One very bright Saturday afternoon, Reuben abandoned his new bicycle and came to his sister in the kitchen.
“I saw him Tash, I saw him lift the door with so much strength. It was weird, you know… Like a ritual: turn, jerk, push gently, lift, then jerk again.”, he paused.
“Come, come. You need to see it, it’s so unusual; but if there’s something wrong with the door, can’t he do something about it?”
“I don’t know how any of the old fag’s problem is my business; or yours Reuben”. Natasha reprimanded her little brother without looking up.

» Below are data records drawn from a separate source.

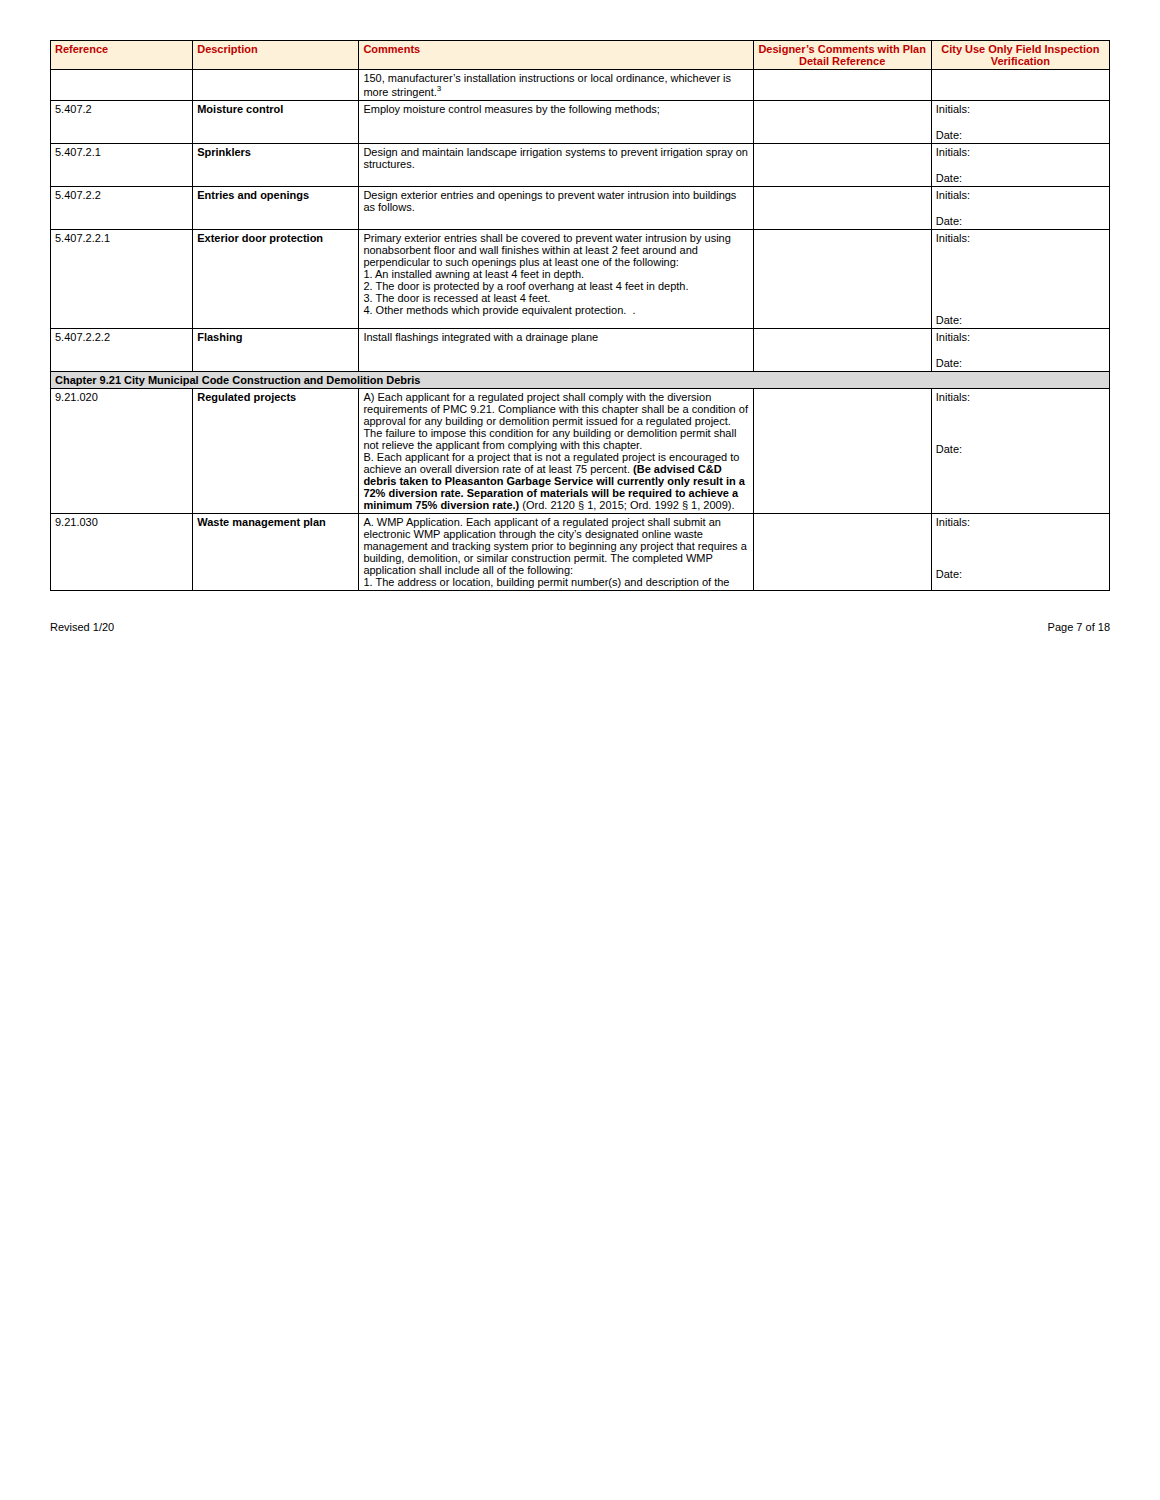| Reference | Description | Comments | Designer’s Comments with Plan Detail Reference | City Use Only Field Inspection Verification |
| --- | --- | --- | --- | --- |
| | | 150, manufacturer’s installation instructions or local ordinance, whichever is more stringent. 3 | | |
| 5.407.2 | Moisture control | Employ moisture control measures by the following methods; | | Initials: Date: |
| 5.407.2.1 | Sprinklers | Design and maintain landscape irrigation systems to prevent irrigation spray on structures. | | Initials: Date: |
| 5.407.2.2 | Entries and openings | Design exterior entries and openings to prevent water intrusion into buildings as follows. | | Initials: Date: |
| 5.407.2.2.1 | Exterior door protection | Primary exterior entries shall be covered to prevent water intrusion by using nonabsorbent floor and wall finishes within at least 2 feet around and perpendicular to such openings plus at least one of the following: 1. An installed awning at least 4 feet in depth. 2. The door is protected by a roof overhang at least 4 feet in depth. 3. The door is recessed at least 4 feet. 4. Other methods which provide equivalent protection. . | | Initials: Date: |
| 5.407.2.2.2 | Flashing | Install flashings integrated with a drainage plane | | Initials: Date: |
| Chapter 9.21 City Municipal Code Construction and Demolition Debris |
| 9.21.020 | Regulated projects | A) Each applicant for a regulated project shall comply with the diversion requirements of PMC 9.21. Compliance with this chapter shall be a condition of approval for any building or demolition permit issued for a regulated project. The failure to impose this condition for any building or demolition permit shall not relieve the applicant from complying with this chapter. B. Each applicant for a project that is not a regulated project is encouraged to achieve an overall diversion rate of at least 75 percent. (Be advised C&D debris taken to Pleasanton Garbage Service will currently only result in a 72% diversion rate. Separation of materials will be required to achieve a minimum 75% diversion rate.) (Ord. 2120 § 1, 2015; Ord. 1992 § 1, 2009). | | Initials: Date: |
| 9.21.030 | Waste management plan | A. WMP Application. Each applicant of a regulated project shall submit an electronic WMP application through the city’s designated online waste management and tracking system prior to beginning any project that requires a building, demolition, or similar construction permit. The completed WMP application shall include all of the following: 1. The address or location, building permit number(s) and description of the | | Initials: Date: |
Revised 1/20 Page 7 of 18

“Haven’t you heard the neighbours say that he has uncomfortable things up his head? He might be doing so just to make you laugh, you know how mean guys in the movies do things to trick kids before doing something really awful to them?” She was now looking at him sternly hoping he would forget whatever had caught his fancy with Philip Joe.
“I ain’t no kid” Reuben responded defensively, “and I don’t think he noticed me or he was doing that because he wanted to be funny. I think, the wood has a problem. But how would anyone know? No one even talks to him. Maybe I could render some help, I’ll go over and ask him if he wants my help” Reuben concluded stubbornly, heading for the door. She shouldn’t have called him kid but Natasha didn’t realize she had hit a sore nerve.
“What help could a fourteen year old bag of bones like you possibly render to that psycho, or his haggard door?” She continued.
“Please let him be Reuben. I suppose he’s comfortable enough, otherwise he wouldn’t keep doing those dramatic moves every time he wanted to open a simple door. And…” Reuben walked away not paying attention to Natasha who quickly caught up with him and dragged him back into the house.
“What’s wrong with you? Do you want to get yourself killed? That man is evil! Have you so much forgotten what the neighbours told us about him? He does not speak to anyone, do you even know if he’s a spirit or some demon from the pits of hell”, her face was red with anger.
“Hmmmm… But I am still curious about him” Reuben answered calmly not minding his sister’s contorted face.
“There’s something strange about him. If he’s truly as evil as people make him out to be, most of the residents here would have been eaten up in their sleep or what do you think?” he asked her seriously.
“What the hell!” Natasha cried and they both scampered into the house as a second high-pitched sound rented the air. Reuben looked closely through the window trying to figure out where the cry came from.
“Did you hear that?” he asked his sister in a trembling voice devoid of all his previous bravado.
“Could it be.. Could, could it be, be, Philip?” he stammered, his face showing concern.
“Mum! I think Reuben is going crazy!” Natasha screamed at the top of her voice.
Reuben cast a long look at the wooden house adjacent theirs before turning obediently to answer his mother’s call. He was terrified, but he was as curious as he was afraid.
“I’m not afraid, I’m not afraid
To take a stand, To take a stand
Come hold my hand…”
The sound of Eminem’s song from the deck in his parents’ room was all the motivation he needed. Curiosity trumped fear, and with a smile on his face as he walked towards his mother’s onslaught, Reuben made up his mind to make a voyage into the ocean of mysteries called Philip Joe.